Object tracking records:
* * * * * * *
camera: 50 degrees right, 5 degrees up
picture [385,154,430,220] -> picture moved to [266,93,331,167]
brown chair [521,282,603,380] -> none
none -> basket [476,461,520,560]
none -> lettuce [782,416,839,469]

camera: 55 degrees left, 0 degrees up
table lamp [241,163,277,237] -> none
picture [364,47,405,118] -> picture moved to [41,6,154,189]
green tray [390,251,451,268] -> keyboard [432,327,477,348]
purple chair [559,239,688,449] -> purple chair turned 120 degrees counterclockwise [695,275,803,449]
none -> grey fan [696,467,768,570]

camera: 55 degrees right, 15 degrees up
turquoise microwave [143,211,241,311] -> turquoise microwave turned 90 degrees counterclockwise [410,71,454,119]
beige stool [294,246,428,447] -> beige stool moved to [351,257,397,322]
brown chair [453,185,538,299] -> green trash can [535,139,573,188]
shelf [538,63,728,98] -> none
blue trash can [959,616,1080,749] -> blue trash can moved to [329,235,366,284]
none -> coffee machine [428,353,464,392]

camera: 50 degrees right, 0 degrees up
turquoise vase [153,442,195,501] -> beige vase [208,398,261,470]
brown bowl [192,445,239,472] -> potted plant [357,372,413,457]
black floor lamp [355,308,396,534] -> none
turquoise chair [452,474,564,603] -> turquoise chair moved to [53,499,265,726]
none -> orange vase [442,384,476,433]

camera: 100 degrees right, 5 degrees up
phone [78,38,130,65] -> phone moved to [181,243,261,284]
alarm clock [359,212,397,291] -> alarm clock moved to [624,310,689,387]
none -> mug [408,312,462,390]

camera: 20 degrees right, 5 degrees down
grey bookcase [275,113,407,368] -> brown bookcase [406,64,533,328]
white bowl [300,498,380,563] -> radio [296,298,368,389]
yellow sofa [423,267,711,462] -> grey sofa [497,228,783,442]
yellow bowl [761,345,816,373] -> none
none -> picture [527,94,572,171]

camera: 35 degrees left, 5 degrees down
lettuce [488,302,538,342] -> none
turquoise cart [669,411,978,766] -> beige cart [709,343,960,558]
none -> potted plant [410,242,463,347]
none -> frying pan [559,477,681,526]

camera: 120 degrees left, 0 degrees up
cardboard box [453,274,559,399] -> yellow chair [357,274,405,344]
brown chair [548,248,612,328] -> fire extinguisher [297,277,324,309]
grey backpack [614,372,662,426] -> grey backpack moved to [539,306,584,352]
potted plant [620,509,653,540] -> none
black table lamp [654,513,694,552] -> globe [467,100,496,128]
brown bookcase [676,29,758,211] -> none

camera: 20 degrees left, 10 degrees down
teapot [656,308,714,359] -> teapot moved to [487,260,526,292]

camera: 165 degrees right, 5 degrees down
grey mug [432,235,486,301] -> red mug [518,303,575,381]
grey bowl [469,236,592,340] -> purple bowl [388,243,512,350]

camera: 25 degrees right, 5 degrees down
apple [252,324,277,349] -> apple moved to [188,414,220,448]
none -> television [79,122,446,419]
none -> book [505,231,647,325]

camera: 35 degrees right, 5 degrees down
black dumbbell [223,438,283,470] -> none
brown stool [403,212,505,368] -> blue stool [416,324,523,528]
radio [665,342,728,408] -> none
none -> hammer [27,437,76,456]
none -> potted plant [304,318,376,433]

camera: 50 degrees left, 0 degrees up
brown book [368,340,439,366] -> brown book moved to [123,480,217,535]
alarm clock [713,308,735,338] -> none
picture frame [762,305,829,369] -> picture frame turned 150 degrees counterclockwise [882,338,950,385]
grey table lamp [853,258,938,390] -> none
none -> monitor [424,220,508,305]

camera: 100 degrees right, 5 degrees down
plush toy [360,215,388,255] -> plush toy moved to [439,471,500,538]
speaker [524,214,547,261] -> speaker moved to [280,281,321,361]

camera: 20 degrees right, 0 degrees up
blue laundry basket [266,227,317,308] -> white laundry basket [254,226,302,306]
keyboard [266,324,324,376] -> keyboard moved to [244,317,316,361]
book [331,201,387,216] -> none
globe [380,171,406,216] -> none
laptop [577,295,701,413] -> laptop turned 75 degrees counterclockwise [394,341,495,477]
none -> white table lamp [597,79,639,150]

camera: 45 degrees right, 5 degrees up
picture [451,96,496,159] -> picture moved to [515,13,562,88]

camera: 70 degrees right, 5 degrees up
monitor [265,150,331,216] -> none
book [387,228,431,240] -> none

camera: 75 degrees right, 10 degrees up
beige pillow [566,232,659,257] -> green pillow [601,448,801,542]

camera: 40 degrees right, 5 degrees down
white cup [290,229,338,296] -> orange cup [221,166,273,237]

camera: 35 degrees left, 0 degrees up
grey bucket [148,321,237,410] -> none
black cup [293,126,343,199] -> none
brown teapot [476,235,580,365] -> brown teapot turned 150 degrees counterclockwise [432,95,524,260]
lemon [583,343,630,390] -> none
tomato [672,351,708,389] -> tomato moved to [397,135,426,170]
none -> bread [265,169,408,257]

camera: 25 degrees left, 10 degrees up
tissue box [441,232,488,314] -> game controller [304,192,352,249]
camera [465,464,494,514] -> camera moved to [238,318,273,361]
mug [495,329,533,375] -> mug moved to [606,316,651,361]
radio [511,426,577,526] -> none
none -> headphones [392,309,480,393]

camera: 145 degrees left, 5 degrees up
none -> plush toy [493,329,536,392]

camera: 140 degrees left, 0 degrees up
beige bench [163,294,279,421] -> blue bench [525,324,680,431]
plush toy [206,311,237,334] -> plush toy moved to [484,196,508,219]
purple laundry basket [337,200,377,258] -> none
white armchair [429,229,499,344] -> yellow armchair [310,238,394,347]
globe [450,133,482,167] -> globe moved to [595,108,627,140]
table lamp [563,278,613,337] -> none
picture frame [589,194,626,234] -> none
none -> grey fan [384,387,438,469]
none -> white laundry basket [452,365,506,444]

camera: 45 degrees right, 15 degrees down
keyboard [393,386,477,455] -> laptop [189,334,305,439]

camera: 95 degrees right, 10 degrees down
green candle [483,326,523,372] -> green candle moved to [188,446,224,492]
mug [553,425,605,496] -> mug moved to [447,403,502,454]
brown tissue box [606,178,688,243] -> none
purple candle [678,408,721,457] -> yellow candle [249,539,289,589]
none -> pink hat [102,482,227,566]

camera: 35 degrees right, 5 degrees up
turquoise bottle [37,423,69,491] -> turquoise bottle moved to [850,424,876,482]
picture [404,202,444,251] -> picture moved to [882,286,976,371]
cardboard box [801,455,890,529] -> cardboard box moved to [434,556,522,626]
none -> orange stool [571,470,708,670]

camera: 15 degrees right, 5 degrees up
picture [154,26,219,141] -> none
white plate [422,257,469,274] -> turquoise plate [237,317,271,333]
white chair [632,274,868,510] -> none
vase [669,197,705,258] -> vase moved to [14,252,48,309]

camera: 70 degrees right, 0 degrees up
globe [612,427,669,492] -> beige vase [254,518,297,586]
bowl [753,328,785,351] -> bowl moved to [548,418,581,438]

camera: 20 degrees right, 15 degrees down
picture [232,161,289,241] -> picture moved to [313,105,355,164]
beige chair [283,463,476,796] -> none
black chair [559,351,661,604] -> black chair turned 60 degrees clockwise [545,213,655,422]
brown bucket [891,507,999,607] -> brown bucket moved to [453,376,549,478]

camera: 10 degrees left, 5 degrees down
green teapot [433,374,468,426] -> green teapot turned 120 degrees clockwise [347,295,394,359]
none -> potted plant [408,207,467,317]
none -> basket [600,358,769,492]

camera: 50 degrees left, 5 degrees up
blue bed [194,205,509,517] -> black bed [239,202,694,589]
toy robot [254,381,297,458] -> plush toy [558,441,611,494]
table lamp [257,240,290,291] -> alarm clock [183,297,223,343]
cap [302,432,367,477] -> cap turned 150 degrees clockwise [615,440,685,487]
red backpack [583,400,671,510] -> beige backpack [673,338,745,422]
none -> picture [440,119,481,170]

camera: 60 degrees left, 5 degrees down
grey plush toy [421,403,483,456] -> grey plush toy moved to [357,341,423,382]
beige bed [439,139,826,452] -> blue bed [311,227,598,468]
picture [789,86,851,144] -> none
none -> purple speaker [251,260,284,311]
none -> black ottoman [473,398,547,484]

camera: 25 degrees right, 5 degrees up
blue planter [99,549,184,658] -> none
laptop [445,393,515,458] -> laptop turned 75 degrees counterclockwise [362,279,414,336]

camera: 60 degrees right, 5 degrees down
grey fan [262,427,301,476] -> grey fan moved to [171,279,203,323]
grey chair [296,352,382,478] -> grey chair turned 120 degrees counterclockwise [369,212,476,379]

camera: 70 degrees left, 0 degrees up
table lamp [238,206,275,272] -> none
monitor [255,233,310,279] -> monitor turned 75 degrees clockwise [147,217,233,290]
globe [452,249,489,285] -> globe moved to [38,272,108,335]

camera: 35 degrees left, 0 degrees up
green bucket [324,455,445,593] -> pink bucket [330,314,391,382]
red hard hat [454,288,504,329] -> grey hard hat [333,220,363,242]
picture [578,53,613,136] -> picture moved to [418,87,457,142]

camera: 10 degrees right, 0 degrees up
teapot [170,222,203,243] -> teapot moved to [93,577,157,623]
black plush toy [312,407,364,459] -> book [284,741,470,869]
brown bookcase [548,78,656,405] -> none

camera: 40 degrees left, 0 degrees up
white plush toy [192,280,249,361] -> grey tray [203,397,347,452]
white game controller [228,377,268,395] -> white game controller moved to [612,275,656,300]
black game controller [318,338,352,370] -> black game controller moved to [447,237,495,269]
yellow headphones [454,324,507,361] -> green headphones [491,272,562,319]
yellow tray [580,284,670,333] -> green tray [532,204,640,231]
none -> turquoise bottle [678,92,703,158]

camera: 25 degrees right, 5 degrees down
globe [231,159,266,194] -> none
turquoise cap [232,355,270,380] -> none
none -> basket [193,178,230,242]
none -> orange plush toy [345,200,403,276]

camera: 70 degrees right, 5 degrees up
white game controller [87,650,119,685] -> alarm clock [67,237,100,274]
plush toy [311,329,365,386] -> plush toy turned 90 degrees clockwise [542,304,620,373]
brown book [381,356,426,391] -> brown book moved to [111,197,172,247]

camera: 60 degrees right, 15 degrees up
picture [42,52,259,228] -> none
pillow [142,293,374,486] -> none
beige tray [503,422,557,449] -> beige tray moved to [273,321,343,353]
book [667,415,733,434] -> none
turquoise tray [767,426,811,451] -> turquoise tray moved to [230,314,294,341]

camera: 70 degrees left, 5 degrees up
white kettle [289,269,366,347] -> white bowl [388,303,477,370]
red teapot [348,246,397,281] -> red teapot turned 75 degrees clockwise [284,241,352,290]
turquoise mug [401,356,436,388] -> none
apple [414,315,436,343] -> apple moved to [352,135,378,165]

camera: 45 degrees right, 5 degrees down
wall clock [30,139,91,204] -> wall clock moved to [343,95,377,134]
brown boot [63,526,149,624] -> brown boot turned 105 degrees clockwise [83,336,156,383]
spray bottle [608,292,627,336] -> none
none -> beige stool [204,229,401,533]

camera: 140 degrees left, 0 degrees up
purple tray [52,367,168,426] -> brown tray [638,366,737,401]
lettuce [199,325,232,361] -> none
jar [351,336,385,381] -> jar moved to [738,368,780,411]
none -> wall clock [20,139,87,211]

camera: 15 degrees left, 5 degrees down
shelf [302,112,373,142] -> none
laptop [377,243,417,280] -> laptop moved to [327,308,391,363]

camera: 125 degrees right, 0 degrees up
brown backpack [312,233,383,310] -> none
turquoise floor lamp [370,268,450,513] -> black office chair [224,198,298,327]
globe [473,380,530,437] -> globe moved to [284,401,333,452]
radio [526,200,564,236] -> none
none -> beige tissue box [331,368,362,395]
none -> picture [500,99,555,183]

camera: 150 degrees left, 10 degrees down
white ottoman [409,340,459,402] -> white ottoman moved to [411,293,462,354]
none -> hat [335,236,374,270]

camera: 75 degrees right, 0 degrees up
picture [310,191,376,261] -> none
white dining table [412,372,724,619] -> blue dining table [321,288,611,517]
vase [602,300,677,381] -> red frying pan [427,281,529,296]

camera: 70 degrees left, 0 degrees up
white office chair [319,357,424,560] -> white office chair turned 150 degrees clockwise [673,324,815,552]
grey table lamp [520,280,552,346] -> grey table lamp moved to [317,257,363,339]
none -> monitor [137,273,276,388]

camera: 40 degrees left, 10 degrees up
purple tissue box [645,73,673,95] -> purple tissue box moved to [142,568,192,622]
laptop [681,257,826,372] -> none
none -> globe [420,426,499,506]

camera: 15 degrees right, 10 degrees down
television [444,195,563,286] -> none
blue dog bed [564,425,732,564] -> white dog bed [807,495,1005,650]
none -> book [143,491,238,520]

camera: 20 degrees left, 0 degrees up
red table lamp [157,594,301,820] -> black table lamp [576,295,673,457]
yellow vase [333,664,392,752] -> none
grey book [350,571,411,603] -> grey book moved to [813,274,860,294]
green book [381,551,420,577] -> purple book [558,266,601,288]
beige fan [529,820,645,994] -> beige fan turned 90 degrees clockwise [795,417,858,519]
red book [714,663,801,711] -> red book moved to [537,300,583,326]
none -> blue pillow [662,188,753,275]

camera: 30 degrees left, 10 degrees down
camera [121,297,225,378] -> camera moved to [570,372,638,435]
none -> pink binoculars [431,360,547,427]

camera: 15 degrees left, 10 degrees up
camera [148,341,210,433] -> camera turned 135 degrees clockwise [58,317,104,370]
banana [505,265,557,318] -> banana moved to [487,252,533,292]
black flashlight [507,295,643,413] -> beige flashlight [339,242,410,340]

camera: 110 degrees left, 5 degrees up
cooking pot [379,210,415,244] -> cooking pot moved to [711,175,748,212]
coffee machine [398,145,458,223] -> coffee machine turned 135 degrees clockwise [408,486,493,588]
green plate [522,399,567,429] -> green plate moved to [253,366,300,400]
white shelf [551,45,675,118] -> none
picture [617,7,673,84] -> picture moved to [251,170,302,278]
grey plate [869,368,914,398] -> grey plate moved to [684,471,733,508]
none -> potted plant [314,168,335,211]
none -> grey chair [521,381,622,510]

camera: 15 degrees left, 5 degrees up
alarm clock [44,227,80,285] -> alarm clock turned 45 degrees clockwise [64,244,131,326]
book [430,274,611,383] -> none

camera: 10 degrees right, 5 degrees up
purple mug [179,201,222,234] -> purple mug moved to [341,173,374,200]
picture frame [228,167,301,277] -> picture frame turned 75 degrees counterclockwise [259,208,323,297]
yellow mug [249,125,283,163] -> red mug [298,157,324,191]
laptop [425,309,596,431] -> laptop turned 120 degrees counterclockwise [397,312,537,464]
* * * * * * *
• YOUR INSTRUCTIONS:
Among the records, find every line with the word "laundry" and copy it.

• THE COMPLETED TASK:
blue laundry basket [266,227,317,308] -> white laundry basket [254,226,302,306]
purple laundry basket [337,200,377,258] -> none
none -> white laundry basket [452,365,506,444]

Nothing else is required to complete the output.